Ayahuasca

Other names:

  • Chacruna (for the Psychotria viridis plant)
  • Hoasca (tea)
  • Yajé 

Ayahuasca is the Quechua name for a vine, Banisteriopsis caapi, and also for a brew made by combining the vine with leaves of plants, usually the Amazonian shrub Psychotria viridis, which contains N,N-dimethyltryptamine (DMT). This tea has been used for over a thousand years by Indigenous people in Brazil, Peru, Bolivia, Colombia, and Ecuador in shamanic practices and to help with the diagnosis or treatment of various medical, psychological, or spiritual conditions.

On its own, DMT won’t produce psychedelic effects if it’s taken orally, because the molecule is deactivated primarily in the gut by an enzyme called monoamine oxidase. But Banisteriopsis caapi contains monoamine oxidase inhibitors (MAOIs), which keep that enzyme from destroying DMT, allowing the psychoactive molecules to reach the brain.

The effect profile of ayahuasca overlaps with that of the classic psychedelics generally, though with a greater likelihood of shaking, vomiting, and diarrhea. For some people, there is an enhanced likelihood of visions. The experience usually begins about thirty minutes after drinking the tea and continues for roughly four hours.
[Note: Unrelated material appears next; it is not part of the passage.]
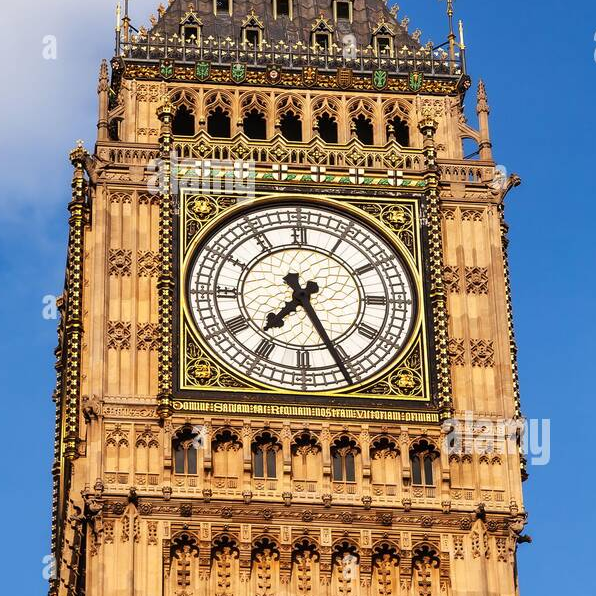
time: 7:25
Research suggests that ayahuasca could be used in carefully structured settings to treat addiction, depression, and anxiety. Some users report that after taking ayahuasca they feel more creative, loving, and empathetic; see improvement in their memory and concentration; and generally have a more positive mood. Long-term use of ayahuasca has been shown to produce changes in brain chemistry and personality.

Ayahuasca therapy and ayahuasca use are illegal in the United States because DMT, its main active ingredient, is a Schedule I controlled substance, though exemptions under the Religious Freedom Restoration Act have been granted. A 2006 Supreme Court decision cleared the way for the União do Vegetal (UDV), a Brazilian church, to use ayahuasca in its religious practices. In 2009, an Oregon judge granted a similar exemption to The Church of the Holy Light of the Queen, an Ashland, Oregon, congregation in the Santo Daime tradition.